(Текст упражнения):
§
О другом предмете, который ты столь искусно рассматриваешь в своем письме, я ничего не скажу, как потому, что твое изложение весьма исчерпывающе, так и потому, что язык религиозной дискуссии не может иметь большого веса в устах грешного и жалкого человека, подобного мне. Я довольствуюсь тем, что в молчании восхищаюсь постоянством твоего ума и силой твоего стиля. Очевидно, что у тебя был совсем другой наставник в монастыре, нежели тот, которого ты нашел в миру. Неудивительно, что тот, кто мог научить тебя желать и действовать, мог также научить тебя говорить, ибо речь тесно следует за разумом и действиями. Ты за короткое время сильно изменился как внутренне, так и внешне. Это удивило бы меня больше, если бы я не познал силу Всевышнего изменять сердце человека. Ибо Он может с равной легкостью влиять на расположение рода человеческого или отдельного индивида; Он может сдвинуть землю или изменить весь облик природы. Ты подобрал для меня благородный ряд отрывков из Отцов Церкви и расположил их так искусно, что я вынужден восхищаться твоим расположением почти так же, как и самими чувствами. Искусное сочинение часто доносит до нас то, что мы иначе упустили бы, как мы узнаем, изучая искусство поэзии. Ты простишь мне одно предложение. Ты чрезвычайно скромен, возможно, слишком скромен, и тебе не хватает должной уверенности в себе. Тебе было бы полезно довериться, по крайней мере на время, своим собственным силам; и не бойся, что тот же дух, который сделал Отцов мудрыми, не поможет и тебе. Ибо написано: «Не вы будете говорить, но Дух Отца Моего будет говорить в вас». Ты можешь высказать истины, принадлежащие тебе самому, возможно, очень многие, которые принесут пользу не только тебе, но и другим.

Переходя, наконец, к самому себе, кто из-за бурь, бушующих вокруг меня, стал для тебя серьезным источником братской заботы и опасений, я могу лишь сказать, что ты оправдан в том, что питаешь живую надежду, если не полную уверенность, в моей безопасности. Я не забыл совета, который ты дал, когда покидал меня. Я не могу утверждать, что действительно достиг гавани, но, подобно морякам, застигнутым бурей в открытом море, я, так сказать, нашел путь под прикрытие острова, где я защищен от ветра и волн. Здесь я лежу и жду, пока не смогу достичь более безопасной гавани. На чем я основываю свою надежду? — спросишь ты. С помощью Христа я стремился выполнить три обязанности, которые ты мне рекомендовал, и изо всех сил старался выполнять их все полнее с каждым днем. Я говорю это не ради собственной славы, ибо я все еще страдаю от многих недугов и сомнений, и у меня много сожалений о прошлом, много тревог в настоящем и много страхов перед будущим, но я сообщаю тебе о своем прогрессе, чтобы ты мог радоваться первым плодам своих усилий и чтобы, чем больше надежд ты на меня возлагаешь, тем чаще ты мог молиться о моем спасении.
§
(Данные для анализа):
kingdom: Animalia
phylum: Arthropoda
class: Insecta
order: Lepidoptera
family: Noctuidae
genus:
§
(Ответьте на вопросы):
1 – С кем автор письма сравнивает себя, описывая свое нынешнее положение?
2 – Продолжите письмо, начав сразу после его последнего предложения.

(Ответы по порядку):
1 – С моряками, застигнутыми бурей в открытом море, которые нашли путь под прикрытие острова, где защищены от ветра и волн.

2 –
В трех следующих отношениях я выполнил твои наставления. Во-первых, я посредством уединенной исповеди раскрыл тайную нечистоту своих прегрешений, которые в противном случае фатально сгнили бы из-за небрежности и долгого молчания. Я научился делать это часто и приучил себя подчинять тайные раны своей души целительному бальзаму Небес. Далее, я научился возносить песни хвалы Христу не только днем, но и ночью. И, следуя твоим увещеваниям, я отбросил привычки лени, так что даже в эти короткие летние ночи рассвет никогда не застает меня спящим или молчащим, как бы я ни был утомлен вечерними бдениями накануне. Я принял близко к сердцу слова Псалмопевца: «Семикратно в день прославляю Тебя»; и с тех пор, как я начал этот обычай, я не позволял ничему отвлечь меня от моих ежедневных молитв. Я соблюдаю также наставление: «В полночь вставал славословить Тебя». Когда наступает этот час, я чувствую таинственный стимул, который не позволяет мне спать, как бы я ни был подавлен усталостью.

В-третьих, я научился бояться больше самой смерти того общения с женщинами, без которого, как я когда-то думал, не мог жить. И хотя я все еще подвержен сильным и частым искушениям, мне стоит лишь вспомнить, что такое женщина на самом деле, чтобы развеять все искушения и вернуться к своему обычному покою и свободе. В таких затруднениях я верю, что мне помогают твои любящие молитвы, и я надеюсь и прошу, чтобы ты продолжал свои добрые дела во имя Того, Кто помиловал тебя и вывел из тьмы твоих заблуждений к свету Своего дня. Во всем этом ты весьма счастлив и проявляешь самое последовательное презрение к ложным и мимолетным радостям. Да поддержит тебя Бог. Не забывай меня в своих молитвах.

В УЕДИНЕНИИ. 11 июня (1352 г.).

[1] Fam., x., 5.

[2] Четыре или пять страниц довольно банальных размышлений здесь опущены, так как они не проливают реального света на отношение автора к религии.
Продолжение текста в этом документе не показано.